- **Compiti ed esercizi**
- 1) Aggiorna un brano del testo sulla cimice. Riscrivilo iniziando da "Tre aggettivi per" e arrivando fino a "Mi spiace molto.", con "prugne" al posto di "pesche".
- 2) Continua il testo sulla cimice riprendendo dopo l'ultima frase riportata.

- **Testo in esame**
'''

Tre aggettivi per descriverti e spiegaci perché

"Golosa, socievole e resistente.

  • Mi definiscono “infestante”, ma io preferisco considerarmi semplicemente golosa. In primavera mi faccio certe scorpacciate di pesche, mele, fagioli, soia, ciliegie, lamponi, pere, albicocche, uva, mais e girasoli tanto che, come ti dicevo, ho recato qualche danno, anzi un bel po', alle colture frutticole dell'Emilia Romagna un paio di anni fa. Il problema è che attraverso il mio apparato boccale secerno una saliva che provoca reazioni biochimiche tali da indurre i tessuti vegetali in necrosi, in pratica involontariamente faccio del male alla piante e i frutti si deformano, perdono di qualità, vengono deprezzati e i coltivatori pagano le conseguenze della mia natura. Mi spiace molto.
  • Sono molto socievole, ma questa mia caratteristica mi fa odiare ancor di più dagli esseri umani. Quando si avvicina la stagione fredda infatti, a noi cimici piace radunarci in grandi gruppi in zone protette e asciutte, gli edifici, le vostre abitazioni o i capannoni sono luoghi ideali in cui andare a svernare, ne sanno qualcosa in Friuli Venezia Giulia e in Veneto, come avete detto anche voi di Fanpage.it."

'''

- **Dati di esercitazione**

'''

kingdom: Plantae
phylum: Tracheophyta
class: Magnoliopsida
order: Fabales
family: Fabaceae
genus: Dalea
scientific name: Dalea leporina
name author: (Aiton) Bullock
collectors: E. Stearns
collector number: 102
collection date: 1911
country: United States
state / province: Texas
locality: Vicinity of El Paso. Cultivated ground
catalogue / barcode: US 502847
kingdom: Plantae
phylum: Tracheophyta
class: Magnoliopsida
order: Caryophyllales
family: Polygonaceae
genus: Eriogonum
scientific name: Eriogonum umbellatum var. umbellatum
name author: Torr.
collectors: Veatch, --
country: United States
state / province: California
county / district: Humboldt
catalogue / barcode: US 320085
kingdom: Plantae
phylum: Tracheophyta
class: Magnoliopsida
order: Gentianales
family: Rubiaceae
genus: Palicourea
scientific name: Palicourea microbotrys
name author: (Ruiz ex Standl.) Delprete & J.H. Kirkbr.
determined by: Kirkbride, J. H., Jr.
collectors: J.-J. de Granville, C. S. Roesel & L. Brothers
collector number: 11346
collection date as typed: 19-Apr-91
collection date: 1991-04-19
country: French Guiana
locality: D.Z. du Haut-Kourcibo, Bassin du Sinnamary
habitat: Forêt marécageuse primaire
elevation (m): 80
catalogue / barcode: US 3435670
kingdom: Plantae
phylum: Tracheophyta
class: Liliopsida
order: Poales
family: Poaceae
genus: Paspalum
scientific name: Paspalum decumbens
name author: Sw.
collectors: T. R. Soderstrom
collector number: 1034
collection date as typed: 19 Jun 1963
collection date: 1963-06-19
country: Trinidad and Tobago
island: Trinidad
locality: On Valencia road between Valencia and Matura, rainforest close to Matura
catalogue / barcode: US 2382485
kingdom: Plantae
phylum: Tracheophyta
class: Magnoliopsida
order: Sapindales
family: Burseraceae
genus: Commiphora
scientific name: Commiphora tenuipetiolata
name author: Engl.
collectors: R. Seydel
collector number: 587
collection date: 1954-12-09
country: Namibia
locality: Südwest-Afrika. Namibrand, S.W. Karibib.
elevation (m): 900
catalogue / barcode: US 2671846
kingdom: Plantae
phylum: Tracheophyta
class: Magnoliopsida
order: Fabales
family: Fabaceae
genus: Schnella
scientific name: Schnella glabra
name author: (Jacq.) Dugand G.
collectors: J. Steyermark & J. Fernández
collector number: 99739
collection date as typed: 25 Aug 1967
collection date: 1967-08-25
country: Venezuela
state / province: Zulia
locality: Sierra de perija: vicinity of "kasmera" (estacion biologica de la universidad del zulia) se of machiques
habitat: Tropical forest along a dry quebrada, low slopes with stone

'''

- **Risultati ottenuti**
- 1)
Tre aggettivi per descriverti e spiegaci perché

"Golosa, socievole e resistente.

  • Mi definiscono “infestante”, ma io preferisco considerarmi semplicemente golosa. In primavera mi faccio certe scorpacciate di prugne, mele, fagioli, soia, ciliegie, lamponi, pere, albicocche, uva, mais e girasoli tanto che, come ti dicevo, ho recato qualche danno, anzi un bel po', alle colture frutticole dell'Emilia Romagna un paio di anni fa. Il problema è che attraverso il mio apparato boccale secerno una saliva che provoca reazioni biochimiche tali da indurre i tessuti vegetali in necrosi, in pratica involontariamente faccio del male alla piante e i frutti si deformano, perdono di qualità, vengono deprezzati e i coltivatori pagano le conseguenze della mia natura. Mi spiace molto.

- 2)
Ma siete pericolose per noi umani?

"Ecco, questo è un punto importante. So che un po' vi facciamo schifo, dai ammettetelo, però non siamo pericolose, non vi pungiamo. Ci definite infatti un “rischio fitosanitario”, cioè una minaccia per le piante."

Ma torniamo agli aggettivi, cosa intendi per resistente?

"Come ti dicevo, noi cimici asiatiche siamo molto socievoli e ci riproduciamo anche due volte all'anno in Italia. Verso giugno e luglio, le femmine depongono le uova a gruppi di 30, di solito sulla parte inferiore delle foglie dove i nostri piccoli sono più protetti. Diventiamo adulte a fine agosto, quando cambiamo colore e ci prepariamo per l'autunno. Vista la nostra presenza massiva, la rapidità di movimento e la facilità di adattamento, per voi umani diventa difficile mandarci via."

Hai qualche consiglio da darci per allontanarvi?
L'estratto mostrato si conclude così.